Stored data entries
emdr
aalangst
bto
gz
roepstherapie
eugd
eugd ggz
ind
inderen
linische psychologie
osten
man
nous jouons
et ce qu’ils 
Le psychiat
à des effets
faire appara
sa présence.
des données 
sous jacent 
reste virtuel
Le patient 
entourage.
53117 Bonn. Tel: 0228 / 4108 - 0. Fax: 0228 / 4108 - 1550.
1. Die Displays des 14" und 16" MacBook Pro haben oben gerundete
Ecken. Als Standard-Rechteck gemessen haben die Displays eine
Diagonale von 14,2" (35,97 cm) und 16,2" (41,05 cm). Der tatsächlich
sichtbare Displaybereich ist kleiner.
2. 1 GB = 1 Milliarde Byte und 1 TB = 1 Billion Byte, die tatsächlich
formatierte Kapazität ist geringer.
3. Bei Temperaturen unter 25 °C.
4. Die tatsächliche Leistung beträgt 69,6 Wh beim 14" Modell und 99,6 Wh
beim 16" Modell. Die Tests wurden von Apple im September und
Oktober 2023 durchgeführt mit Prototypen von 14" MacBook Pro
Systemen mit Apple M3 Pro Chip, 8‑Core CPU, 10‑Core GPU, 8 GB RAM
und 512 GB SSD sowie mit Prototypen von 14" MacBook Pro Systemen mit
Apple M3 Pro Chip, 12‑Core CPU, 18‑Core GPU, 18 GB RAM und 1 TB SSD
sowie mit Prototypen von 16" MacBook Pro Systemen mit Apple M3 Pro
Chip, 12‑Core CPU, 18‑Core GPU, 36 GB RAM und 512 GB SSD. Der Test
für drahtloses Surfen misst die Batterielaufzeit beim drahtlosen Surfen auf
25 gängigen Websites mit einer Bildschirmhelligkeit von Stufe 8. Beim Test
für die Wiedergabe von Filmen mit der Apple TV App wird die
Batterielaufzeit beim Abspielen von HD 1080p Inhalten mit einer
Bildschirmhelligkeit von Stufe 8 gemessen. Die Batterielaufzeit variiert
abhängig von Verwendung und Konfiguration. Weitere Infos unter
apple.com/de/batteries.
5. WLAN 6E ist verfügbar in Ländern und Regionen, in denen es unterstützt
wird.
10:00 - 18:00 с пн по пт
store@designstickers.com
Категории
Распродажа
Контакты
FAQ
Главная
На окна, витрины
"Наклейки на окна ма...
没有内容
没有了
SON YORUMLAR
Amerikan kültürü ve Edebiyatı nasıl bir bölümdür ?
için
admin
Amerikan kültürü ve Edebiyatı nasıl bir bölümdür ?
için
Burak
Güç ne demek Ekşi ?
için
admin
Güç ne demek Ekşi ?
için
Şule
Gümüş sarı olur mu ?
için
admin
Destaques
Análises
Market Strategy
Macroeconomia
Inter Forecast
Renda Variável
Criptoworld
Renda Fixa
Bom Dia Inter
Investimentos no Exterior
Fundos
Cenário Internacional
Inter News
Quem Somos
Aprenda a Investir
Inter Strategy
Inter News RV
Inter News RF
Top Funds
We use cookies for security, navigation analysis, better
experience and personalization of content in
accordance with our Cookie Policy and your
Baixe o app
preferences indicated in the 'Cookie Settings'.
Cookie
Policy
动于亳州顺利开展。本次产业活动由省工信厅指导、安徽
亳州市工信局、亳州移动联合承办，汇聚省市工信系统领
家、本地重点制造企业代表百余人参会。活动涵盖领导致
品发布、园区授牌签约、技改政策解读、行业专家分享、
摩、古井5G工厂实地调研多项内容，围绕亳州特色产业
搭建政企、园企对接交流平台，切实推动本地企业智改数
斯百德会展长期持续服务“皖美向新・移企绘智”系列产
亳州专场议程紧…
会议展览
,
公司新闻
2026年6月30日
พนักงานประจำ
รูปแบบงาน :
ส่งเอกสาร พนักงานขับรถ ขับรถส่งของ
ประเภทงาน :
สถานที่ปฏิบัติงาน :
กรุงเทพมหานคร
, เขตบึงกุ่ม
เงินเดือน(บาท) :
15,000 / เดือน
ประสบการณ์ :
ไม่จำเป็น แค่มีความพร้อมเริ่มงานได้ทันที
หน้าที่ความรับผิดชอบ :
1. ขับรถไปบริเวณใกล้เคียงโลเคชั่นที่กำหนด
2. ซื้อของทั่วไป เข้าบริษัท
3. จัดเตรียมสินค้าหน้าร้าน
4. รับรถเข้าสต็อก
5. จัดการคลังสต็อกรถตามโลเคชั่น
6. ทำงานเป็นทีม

REQUIRED WORK
Duplicate every line of all the entries above without changing a single character.

EXPECTED ANSWER
emdr
aalangst
bto
gz
roepstherapie
eugd
eugd ggz
ind
inderen
linische psychologie
osten
man
nous jouons
et ce qu’ils 
Le psychiat
à des effets
faire appara
sa présence.
des données 
sous jacent 
reste virtuel
Le patient 
entourage.
53117 Bonn. Tel: 0228 / 4108 - 0. Fax: 0228 / 4108 - 1550.
1. Die Displays des 14" und 16" MacBook Pro haben oben gerundete
Ecken. Als Standard-Rechteck gemessen haben die Displays eine
Diagonale von 14,2" (35,97 cm) und 16,2" (41,05 cm). Der tatsächlich
sichtbare Displaybereich ist kleiner.
2. 1 GB = 1 Milliarde Byte und 1 TB = 1 Billion Byte, die tatsächlich
formatierte Kapazität ist geringer.
3. Bei Temperaturen unter 25 °C.
4. Die tatsächliche Leistung beträgt 69,6 Wh beim 14" Modell und 99,6 Wh
beim 16" Modell. Die Tests wurden von Apple im September und
Oktober 2023 durchgeführt mit Prototypen von 14" MacBook Pro
Systemen mit Apple M3 Pro Chip, 8‑Core CPU, 10‑Core GPU, 8 GB RAM
und 512 GB SSD sowie mit Prototypen von 14" MacBook Pro Systemen mit
Apple M3 Pro Chip, 12‑Core CPU, 18‑Core GPU, 18 GB RAM und 1 TB SSD
sowie mit Prototypen von 16" MacBook Pro Systemen mit Apple M3 Pro
Chip, 12‑Core CPU, 18‑Core GPU, 36 GB RAM und 512 GB SSD. Der Test
für drahtloses Surfen misst die Batterielaufzeit beim drahtlosen Surfen auf
25 gängigen Websites mit einer Bildschirmhelligkeit von Stufe 8. Beim Test
für die Wiedergabe von Filmen mit der Apple TV App wird die
Batterielaufzeit beim Abspielen von HD 1080p Inhalten mit einer
Bildschirmhelligkeit von Stufe 8 gemessen. Die Batterielaufzeit variiert
abhängig von Verwendung und Konfiguration. Weitere Infos unter
apple.com/de/batteries.
5. WLAN 6E ist verfügbar in Ländern und Regionen, in denen es unterstützt
wird.
10:00 - 18:00 с пн по пт
store@designstickers.com
Категории
Распродажа
Контакты
FAQ
Главная
На окна, витрины
"Наклейки на окна ма...
没有内容
没有了
SON YORUMLAR
Amerikan kültürü ve Edebiyatı nasıl bir bölümdür ?
için
admin
Amerikan kültürü ve Edebiyatı nasıl bir bölümdür ?
için
Burak
Güç ne demek Ekşi ?
için
admin
Güç ne demek Ekşi ?
için
Şule
Gümüş sarı olur mu ?
için
admin
Destaques
Análises
Market Strategy
Macroeconomia
Inter Forecast
Renda Variável
Criptoworld
Renda Fixa
Bom Dia Inter
Investimentos no Exterior
Fundos
Cenário Internacional
Inter News
Quem Somos
Aprenda a Investir
Inter Strategy
Inter News RV
Inter News RF
Top Funds
We use cookies for security, navigation analysis, better
experience and personalization of content in
accordance with our Cookie Policy and your
Baixe o app
preferences indicated in the 'Cookie Settings'.
Cookie
Policy
动于亳州顺利开展。本次产业活动由省工信厅指导、安徽
亳州市工信局、亳州移动联合承办，汇聚省市工信系统领
家、本地重点制造企业代表百余人参会。活动涵盖领导致
品发布、园区授牌签约、技改政策解读、行业专家分享、
摩、古井5G工厂实地调研多项内容，围绕亳州特色产业
搭建政企、园企对接交流平台，切实推动本地企业智改数
斯百德会展长期持续服务“皖美向新・移企绘智”系列产
亳州专场议程紧…
会议展览
,
公司新闻
2026年6月30日
พนักงานประจำ
รูปแบบงาน :
ส่งเอกสาร พนักงานขับรถ ขับรถส่งของ
ประเภทงาน :
สถานที่ปฏิบัติงาน :
กรุงเทพมหานคร
, เขตบึงกุ่ม
เงินเดือน(บาท) :
15,000 / เดือน
ประสบการณ์ :
ไม่จำเป็น แค่มีความพร้อมเริ่มงานได้ทันที
หน้าที่ความรับผิดชอบ :
1. ขับรถไปบริเวณใกล้เคียงโลเคชั่นที่กำหนด
2. ซื้อของทั่วไป เข้าบริษัท
3. จัดเตรียมสินค้าหน้าร้าน
4. รับรถเข้าสต็อก
5. จัดการคลังสต็อกรถตามโลเคชั่น
6. ทำงานเป็นทีม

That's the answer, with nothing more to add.